Daily Deals on Your Smartphone
Groupon Now!
Groupon is arguably the biggest deals provider on the web and the company has used its clout to launch Groupon Now!—an application that offers time-specific daily deals based on GPS location.
The Groupon Now! app is synced with your Groupon account, so when you download it to your smartphone, your credit card and account information is automatically transferred. When accessed on a smartphone, Groupon Now!’s simple interface offers two categories for deals: “I’m Hungry” and “I’m Bored.”
The deals listed in each category correspond to the user’s smartphone GPS, so they can be redeemed for vendors in the immediate vicinity.
So, if you’re going to lunch and looking for an instant bargain, you just have to head out to the street and pull up Groupon Now! on your phone to connect with a local, affordable option.
On the web, Groupon organizes the instant deals into categories based on the things people like to do, like massages in “Get Pampered”, teeth whitening in “Take Care of Myself” and discovery flights in “Have Fun.” There are also self-explanatory categories like “Eat Something”, “Get Flowers” and “Take a Class.”
Unlike the regular Groupon Daily Deal, Groupon Now! deals are only available for limited amounts of time—typically two or three hours, when vendors are looking to fill their seats.
Groupon Now! presents a win-win situation for consumers and local businesses—the consumers get great, relevant and useful deals, and merchants can take advantage of the opportunity to boost sales and offer deals on slow business days.
“We want people to think about Groupon every time they walk out the door,” Groupon Founder and CEO Andrew Mason told Bloomberg Businessweek.
“For merchants, the daily deal is like teeth whitening, and Groupon Now! Is like brushing your teeth. It can be an everyday thing to keep your business going.”
LivingSocial Instant
Although LivingSocial was founded before Groupon, the company didn’t start offering daily deals until Groupon took off. Since then, history has proven that any time Groupon leaps, LivingSocial follows (it’s not as if it has much of a choice, anyhow).
In order to stand up to Groupon Now! LivingSocial has developed LivingSocial Instant.
Similarly to Groupon Now!, LivingSocial Instant serves up real-time deals that are redeemable at local vendors and available for limited windows of time. LivingSocial Instant is currently only available in Washington D.C., New York and San Francisco, but the company plans to roll-out to more U.S. locations in coming months.

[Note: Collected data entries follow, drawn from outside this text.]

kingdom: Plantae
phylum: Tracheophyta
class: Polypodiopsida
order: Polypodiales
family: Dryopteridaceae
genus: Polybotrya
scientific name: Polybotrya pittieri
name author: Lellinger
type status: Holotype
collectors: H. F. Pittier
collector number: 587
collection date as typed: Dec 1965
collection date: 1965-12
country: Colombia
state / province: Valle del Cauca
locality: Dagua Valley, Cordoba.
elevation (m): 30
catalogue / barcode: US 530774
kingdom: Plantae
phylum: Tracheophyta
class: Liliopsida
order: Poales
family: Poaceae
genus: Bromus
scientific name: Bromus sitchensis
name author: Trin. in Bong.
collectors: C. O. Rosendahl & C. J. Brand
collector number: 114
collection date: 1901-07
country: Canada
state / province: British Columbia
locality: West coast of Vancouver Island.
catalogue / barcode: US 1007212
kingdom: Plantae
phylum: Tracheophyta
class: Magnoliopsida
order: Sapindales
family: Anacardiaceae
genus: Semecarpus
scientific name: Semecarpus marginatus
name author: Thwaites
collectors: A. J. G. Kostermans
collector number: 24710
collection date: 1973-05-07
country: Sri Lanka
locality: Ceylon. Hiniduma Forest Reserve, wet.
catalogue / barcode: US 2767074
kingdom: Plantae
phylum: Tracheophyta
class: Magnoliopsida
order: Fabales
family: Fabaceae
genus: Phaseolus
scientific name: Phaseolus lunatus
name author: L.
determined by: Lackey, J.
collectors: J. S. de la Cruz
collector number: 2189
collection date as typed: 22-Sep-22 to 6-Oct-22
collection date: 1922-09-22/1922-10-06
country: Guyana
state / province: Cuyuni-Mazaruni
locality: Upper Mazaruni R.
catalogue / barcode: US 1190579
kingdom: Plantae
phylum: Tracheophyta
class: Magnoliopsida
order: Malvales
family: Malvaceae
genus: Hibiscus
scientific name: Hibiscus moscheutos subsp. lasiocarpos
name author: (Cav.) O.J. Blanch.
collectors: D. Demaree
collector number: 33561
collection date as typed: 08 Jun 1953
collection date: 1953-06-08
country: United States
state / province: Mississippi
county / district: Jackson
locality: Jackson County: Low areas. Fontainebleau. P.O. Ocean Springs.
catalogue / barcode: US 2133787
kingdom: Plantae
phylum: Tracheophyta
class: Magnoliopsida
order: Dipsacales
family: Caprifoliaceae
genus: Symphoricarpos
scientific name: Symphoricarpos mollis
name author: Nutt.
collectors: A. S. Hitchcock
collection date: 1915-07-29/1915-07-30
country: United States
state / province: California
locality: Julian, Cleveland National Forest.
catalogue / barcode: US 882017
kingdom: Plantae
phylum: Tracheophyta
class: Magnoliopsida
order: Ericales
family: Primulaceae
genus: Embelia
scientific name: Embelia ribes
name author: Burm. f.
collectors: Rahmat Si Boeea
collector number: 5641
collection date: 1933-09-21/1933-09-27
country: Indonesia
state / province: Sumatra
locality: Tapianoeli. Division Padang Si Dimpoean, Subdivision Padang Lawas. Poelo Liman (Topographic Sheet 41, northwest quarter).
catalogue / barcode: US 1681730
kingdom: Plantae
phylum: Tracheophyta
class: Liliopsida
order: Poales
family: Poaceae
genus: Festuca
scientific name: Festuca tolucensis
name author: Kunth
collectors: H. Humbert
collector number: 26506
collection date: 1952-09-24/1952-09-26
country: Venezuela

LivingSocial celebrated its launch in all three cities with a Dollar Lunch Day promotion, which sent instant $1 lunch offers within walking distance to smartphones with the app within city limits.
LivingSocial commits to increasing profitability for partner merchants by aligning them with a local contact who works with them to determine a marketable offer structure.
“If you look at it from a consumer perspective, merchants can basically tell you how much they want your business, and if you look at it from a merchant perspective, if they’re having a slow lunch rush and it’s 12:30, they have an immediate way to juice that,” LivingSocial’s CEO Tim O’Shaughnessy told Business Insider.
Zaarly
Say you want to buy an iPad, a concert for your office or even a spacesuit but you yearn for the simplicity of touch-screen picking and choosing from your mobile phone.
Zaarly’s got you covered.
Zaarly operates much like an ultra-hip, technologically superior hybrid of Craigslist and eBay. It’s a localized, auction-style marketplace that allows users to search for and purchase items from other users on their smartphones.
As with Craigslist, users can make requests for whatever their hearts fancy, no matter how bizarre they may be.
“We facilitate in-person transactions so it is hyper-local in the truest sense,” said one of Zaarly’s founders, Bo Fishback. “If you want to pay $50 for someone to bring you a pizza and you want it in the next 45 minutes, you post it on Zaarly and we make sure it gets as broadly syndicated as possible. People who are willing to fulfill that order for you, in that amount of time, for that amount of money, can make it happen.”
The startup company was founded by Fishback, Eric Koester and Ian Hunter during a 54-hour cram session at February’s Los Angeles Startup Weekend competition. Within three weeks, Zaarly went live during the 2011 South by Southwest Festival in Austin, Texas.
Earlier this year, Zaarly rounded up $1 million in funding from some angel investors, including Ashton Kutcher and Lightbank, a venture fund created by the founders of Groupon.